### Work to be completed
In the records below, find the line holding "nose: (150, 26)" and the line holding "left shoulder: (259, 8)". Set down both, with every line between them, exactly.

### Exercise data
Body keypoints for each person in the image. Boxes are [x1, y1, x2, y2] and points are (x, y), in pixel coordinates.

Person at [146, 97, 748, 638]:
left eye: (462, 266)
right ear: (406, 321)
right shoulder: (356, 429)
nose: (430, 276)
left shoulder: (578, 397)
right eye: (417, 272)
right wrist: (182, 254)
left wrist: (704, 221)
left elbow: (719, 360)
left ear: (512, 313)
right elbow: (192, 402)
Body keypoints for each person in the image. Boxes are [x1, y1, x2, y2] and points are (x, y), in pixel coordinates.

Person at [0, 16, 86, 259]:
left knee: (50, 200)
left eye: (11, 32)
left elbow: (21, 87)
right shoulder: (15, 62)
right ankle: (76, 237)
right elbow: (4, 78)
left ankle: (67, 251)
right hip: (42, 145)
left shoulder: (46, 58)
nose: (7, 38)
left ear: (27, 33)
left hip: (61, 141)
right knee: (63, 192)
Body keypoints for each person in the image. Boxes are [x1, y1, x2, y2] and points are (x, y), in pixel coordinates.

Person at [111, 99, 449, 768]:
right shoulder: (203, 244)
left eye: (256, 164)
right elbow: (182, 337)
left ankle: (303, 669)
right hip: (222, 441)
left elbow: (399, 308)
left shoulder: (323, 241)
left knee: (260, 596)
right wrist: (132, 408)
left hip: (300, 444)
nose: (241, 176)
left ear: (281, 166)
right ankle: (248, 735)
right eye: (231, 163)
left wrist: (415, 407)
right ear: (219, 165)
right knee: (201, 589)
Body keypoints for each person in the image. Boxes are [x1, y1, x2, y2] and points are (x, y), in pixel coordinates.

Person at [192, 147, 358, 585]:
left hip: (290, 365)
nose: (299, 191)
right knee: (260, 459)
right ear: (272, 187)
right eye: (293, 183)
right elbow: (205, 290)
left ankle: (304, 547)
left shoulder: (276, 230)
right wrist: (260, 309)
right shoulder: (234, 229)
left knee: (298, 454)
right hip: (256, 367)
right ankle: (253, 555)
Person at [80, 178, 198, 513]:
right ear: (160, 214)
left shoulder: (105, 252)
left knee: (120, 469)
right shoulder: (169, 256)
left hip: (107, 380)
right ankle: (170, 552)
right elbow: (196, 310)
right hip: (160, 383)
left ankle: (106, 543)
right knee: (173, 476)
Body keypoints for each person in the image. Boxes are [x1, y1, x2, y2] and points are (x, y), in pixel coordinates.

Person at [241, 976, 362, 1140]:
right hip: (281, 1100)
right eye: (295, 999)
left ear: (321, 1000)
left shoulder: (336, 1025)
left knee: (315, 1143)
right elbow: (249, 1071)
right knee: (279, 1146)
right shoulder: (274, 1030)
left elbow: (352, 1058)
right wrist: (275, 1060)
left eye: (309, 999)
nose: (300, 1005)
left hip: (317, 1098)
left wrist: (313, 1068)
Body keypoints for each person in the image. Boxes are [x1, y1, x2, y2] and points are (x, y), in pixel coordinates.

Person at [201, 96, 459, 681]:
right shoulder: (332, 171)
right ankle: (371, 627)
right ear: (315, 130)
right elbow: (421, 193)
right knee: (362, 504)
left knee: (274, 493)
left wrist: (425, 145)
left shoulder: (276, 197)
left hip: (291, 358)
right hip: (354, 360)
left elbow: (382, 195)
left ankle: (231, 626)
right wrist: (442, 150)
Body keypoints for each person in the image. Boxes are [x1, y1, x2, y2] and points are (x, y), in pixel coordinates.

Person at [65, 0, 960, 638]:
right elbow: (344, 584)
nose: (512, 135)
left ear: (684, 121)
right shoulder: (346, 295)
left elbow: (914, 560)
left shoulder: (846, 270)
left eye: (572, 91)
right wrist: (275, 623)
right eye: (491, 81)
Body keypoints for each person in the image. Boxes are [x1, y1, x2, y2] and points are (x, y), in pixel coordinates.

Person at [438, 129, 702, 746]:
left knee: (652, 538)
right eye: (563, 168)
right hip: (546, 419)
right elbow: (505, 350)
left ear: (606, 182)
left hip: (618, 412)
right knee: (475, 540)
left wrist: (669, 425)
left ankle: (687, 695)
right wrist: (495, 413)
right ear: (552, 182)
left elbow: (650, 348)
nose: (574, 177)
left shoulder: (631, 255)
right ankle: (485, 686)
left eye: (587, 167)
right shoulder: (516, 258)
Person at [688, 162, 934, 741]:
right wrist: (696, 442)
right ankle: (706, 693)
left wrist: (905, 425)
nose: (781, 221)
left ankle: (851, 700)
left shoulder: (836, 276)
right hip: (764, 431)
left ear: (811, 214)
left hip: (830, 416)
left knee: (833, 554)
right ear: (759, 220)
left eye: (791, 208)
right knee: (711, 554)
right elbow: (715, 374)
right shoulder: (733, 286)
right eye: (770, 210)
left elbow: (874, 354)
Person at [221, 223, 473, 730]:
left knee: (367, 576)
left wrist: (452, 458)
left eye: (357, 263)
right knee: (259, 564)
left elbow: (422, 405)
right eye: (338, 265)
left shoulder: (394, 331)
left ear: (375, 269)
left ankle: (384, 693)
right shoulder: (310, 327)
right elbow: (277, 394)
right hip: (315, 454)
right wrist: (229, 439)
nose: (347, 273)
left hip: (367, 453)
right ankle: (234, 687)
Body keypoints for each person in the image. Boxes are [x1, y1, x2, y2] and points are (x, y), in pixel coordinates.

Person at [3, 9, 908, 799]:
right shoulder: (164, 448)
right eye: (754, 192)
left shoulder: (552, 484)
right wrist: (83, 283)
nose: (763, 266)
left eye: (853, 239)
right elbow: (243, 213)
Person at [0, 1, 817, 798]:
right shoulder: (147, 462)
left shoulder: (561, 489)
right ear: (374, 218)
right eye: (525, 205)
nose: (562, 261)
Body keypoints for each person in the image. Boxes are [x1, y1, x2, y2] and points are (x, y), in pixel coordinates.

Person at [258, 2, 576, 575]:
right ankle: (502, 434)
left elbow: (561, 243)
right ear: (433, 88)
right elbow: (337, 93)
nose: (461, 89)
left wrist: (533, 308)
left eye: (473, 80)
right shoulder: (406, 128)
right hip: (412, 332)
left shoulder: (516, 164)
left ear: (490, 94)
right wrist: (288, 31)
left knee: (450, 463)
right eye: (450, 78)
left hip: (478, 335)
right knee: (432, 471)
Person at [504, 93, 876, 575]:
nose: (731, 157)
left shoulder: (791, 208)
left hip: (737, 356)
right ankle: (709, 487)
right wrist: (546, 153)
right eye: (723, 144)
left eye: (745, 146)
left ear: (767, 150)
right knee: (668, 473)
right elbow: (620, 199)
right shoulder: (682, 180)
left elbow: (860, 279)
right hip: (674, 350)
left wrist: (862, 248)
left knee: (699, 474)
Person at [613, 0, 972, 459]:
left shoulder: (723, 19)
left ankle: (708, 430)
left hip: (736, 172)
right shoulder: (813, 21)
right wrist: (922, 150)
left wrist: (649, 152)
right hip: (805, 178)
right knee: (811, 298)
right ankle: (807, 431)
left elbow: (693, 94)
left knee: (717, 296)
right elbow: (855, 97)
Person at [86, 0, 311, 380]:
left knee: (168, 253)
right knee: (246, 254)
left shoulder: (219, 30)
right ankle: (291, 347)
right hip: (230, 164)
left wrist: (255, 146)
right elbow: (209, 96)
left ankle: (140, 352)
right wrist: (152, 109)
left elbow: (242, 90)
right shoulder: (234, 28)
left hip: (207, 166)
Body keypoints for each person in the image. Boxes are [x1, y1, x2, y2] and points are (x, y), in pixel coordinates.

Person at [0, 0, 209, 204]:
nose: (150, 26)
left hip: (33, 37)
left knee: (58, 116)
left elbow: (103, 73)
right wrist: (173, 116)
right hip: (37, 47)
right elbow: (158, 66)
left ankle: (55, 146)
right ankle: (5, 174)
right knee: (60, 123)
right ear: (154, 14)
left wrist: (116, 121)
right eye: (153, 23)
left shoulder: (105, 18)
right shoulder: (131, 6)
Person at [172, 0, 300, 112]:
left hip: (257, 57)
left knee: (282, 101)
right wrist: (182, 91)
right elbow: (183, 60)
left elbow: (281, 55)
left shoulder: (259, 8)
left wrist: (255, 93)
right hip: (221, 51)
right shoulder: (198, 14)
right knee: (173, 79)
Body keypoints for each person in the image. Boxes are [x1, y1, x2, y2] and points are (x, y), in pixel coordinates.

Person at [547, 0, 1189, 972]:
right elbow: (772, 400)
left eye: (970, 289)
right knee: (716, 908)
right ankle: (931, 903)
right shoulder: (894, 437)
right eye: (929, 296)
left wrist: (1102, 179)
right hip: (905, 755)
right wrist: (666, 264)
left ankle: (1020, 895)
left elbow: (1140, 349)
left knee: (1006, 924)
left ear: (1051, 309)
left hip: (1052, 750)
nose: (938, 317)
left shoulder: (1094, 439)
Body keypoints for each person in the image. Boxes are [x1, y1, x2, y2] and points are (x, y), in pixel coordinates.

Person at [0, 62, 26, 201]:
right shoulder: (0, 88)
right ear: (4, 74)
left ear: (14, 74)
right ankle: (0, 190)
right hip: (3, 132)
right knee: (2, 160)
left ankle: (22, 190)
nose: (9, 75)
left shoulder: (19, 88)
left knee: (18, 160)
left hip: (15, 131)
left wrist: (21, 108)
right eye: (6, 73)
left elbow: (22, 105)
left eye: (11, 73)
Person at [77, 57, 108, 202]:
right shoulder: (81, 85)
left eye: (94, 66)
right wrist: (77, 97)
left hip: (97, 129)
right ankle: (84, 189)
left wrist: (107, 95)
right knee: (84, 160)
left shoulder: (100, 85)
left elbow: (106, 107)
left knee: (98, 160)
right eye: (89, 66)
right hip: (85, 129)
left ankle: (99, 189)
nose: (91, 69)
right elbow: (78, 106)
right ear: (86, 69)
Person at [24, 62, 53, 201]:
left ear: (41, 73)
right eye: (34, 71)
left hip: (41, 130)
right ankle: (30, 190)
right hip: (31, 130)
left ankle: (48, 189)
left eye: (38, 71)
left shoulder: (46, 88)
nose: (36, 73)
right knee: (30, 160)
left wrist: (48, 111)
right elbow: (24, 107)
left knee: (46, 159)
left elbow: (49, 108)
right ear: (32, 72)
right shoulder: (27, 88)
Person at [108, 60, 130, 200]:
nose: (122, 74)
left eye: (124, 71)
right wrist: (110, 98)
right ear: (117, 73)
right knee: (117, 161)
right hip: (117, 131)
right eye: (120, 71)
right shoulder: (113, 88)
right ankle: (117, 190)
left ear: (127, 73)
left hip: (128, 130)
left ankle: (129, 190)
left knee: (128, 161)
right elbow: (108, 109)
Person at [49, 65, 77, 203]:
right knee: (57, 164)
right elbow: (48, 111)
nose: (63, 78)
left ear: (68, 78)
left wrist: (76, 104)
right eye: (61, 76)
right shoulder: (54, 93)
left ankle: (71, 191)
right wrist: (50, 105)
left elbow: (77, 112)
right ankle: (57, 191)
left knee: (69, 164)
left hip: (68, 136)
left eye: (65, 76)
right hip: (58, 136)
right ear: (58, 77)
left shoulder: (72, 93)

### Result of the exercise
nose: (150, 26)
left hip: (33, 37)
left knee: (58, 116)
left elbow: (103, 73)
right wrist: (173, 116)
right hip: (37, 47)
right elbow: (158, 66)
left ankle: (55, 146)
right ankle: (5, 174)
right knee: (60, 123)
right ear: (154, 14)
left wrist: (116, 121)
right eye: (153, 23)
left shoulder: (105, 18)
right shoulder: (131, 6)
Person at [172, 0, 300, 112]:
left hip: (257, 57)
left knee: (282, 101)
right wrist: (182, 91)
right elbow: (183, 60)
left elbow: (281, 55)
left shoulder: (259, 8)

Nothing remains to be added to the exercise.